### Instruction:
Pick out every line in the listing below that contains the string "société", and copy each one. The match is case-sensitive.

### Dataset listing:

======

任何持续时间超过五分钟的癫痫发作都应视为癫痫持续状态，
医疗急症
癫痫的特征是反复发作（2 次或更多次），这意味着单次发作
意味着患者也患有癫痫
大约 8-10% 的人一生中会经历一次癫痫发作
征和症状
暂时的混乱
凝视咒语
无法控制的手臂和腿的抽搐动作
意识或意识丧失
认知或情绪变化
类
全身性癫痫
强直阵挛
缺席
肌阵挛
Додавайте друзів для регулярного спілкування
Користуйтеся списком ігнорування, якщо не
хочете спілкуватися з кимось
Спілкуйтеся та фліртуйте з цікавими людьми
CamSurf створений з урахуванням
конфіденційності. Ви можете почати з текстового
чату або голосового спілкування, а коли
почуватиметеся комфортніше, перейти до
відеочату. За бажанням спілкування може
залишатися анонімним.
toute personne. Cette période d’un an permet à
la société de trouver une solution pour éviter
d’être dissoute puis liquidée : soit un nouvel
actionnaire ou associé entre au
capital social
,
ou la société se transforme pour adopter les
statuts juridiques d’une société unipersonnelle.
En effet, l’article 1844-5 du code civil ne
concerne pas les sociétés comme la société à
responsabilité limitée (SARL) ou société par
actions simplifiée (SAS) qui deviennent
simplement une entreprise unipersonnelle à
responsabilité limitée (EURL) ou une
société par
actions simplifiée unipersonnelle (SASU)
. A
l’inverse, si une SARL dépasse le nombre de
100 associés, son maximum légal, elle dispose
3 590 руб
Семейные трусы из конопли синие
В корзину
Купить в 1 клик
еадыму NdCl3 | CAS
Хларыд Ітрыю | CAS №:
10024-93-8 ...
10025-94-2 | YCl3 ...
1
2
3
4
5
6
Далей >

======

### Output for this exercise:
la société de trouver une solution pour éviter
ou la société se transforme pour adopter les
statuts juridiques d’une société unipersonnelle.
concerne pas les sociétés comme la société à
responsabilité limitée (SARL) ou société par
société par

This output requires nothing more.